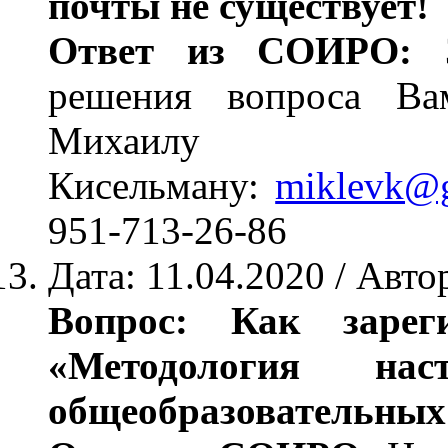
почты не существует!
Ответ из СОИРО:
З
решения вопроса Ва
Михаилу В
Кисельману:
miklevk@
951-713-26-86
Дата: 11.04.2020 / Авто
Вопрос: Как зарег
«Методология нас
общеобразовательных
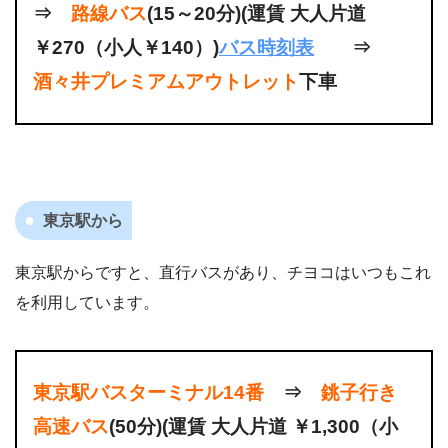
⇒
路線バス
(15～20分)(運賃 大人片道
￥270（小人￥140）)
バス時刻表
⇒
酒々井プレミアムアウトレット
下車
東京駅から
東京駅からですと、直行バスがあり、チヨコはいつもこれ
を利用しています。
東京駅バスターミナル14番
⇒
銚子行き
高速バス
(50分)(運賃 大人片道 ￥1,300（小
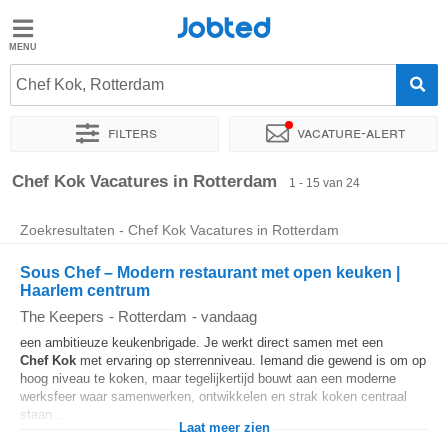
Jobted
Jobted
Vacatures
Chef Kok, Rotterdam
Filters
Vacature-alert
Salarissen
Sorteer op
Exacte locatie
Bedrijf
Soort dienstverband
Chef Kok Vacatures in Rotterdam
1 - 15 van 24
Zoekresultaten - Chef Kok Vacatures in Rotterdam
Sous Chef – Modern restaurant met open keuken |
Haarlem centrum
The Keepers
-
Rotterdam
-
vandaag
een ambitieuze keukenbrigade. Je werkt direct samen met een
Chef
Kok
met ervaring op sterrenniveau. Iemand die gewend is om op
hoog niveau te koken, maar tegelijkertijd bouwt aan een moderne
werksfeer waar samenwerken, ontwikkelen en strak koken centraal
staan...
Laat meer zien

────────────────────

• [Directive]
Every line of the material above must be written out exactly, with no pictures.

• [Result of the exercise]
почты не существует!
Ответ из СОИРО:
З
решения вопроса Ва
Михаилу В
Кисельману:
miklevk@
951-713-26-86
Дата: 11.04.2020 / Авто
Вопрос: Как зарег
«Методология нас
общеобразовательных
⇒
路線バス
(15～20分)(運賃 大人片道
￥270（小人￥140）)
バス時刻表
⇒
酒々井プレミアムアウトレット
下車
東京駅から
東京駅からですと、直行バスがあり、チヨコはいつもこれ
を利用しています。
東京駅バスターミナル14番
⇒
銚子行き
高速バス
(50分)(運賃 大人片道 ￥1,300（小
Jobted
Jobted
Vacatures
Chef Kok, Rotterdam
Filters
Vacature-alert
Salarissen
Sorteer op
Exacte locatie
Bedrijf
Soort dienstverband
Chef Kok Vacatures in Rotterdam
1 - 15 van 24
Zoekresultaten - Chef Kok Vacatures in Rotterdam
Sous Chef – Modern restaurant met open keuken |
Haarlem centrum
The Keepers
-
Rotterdam
-
vandaag
een ambitieuze keukenbrigade. Je werkt direct samen met een
Chef
Kok
met ervaring op sterrenniveau. Iemand die gewend is om op
hoog niveau te koken, maar tegelijkertijd bouwt aan een moderne
werksfeer waar samenwerken, ontwikkelen en strak koken centraal
staan...
Laat meer zien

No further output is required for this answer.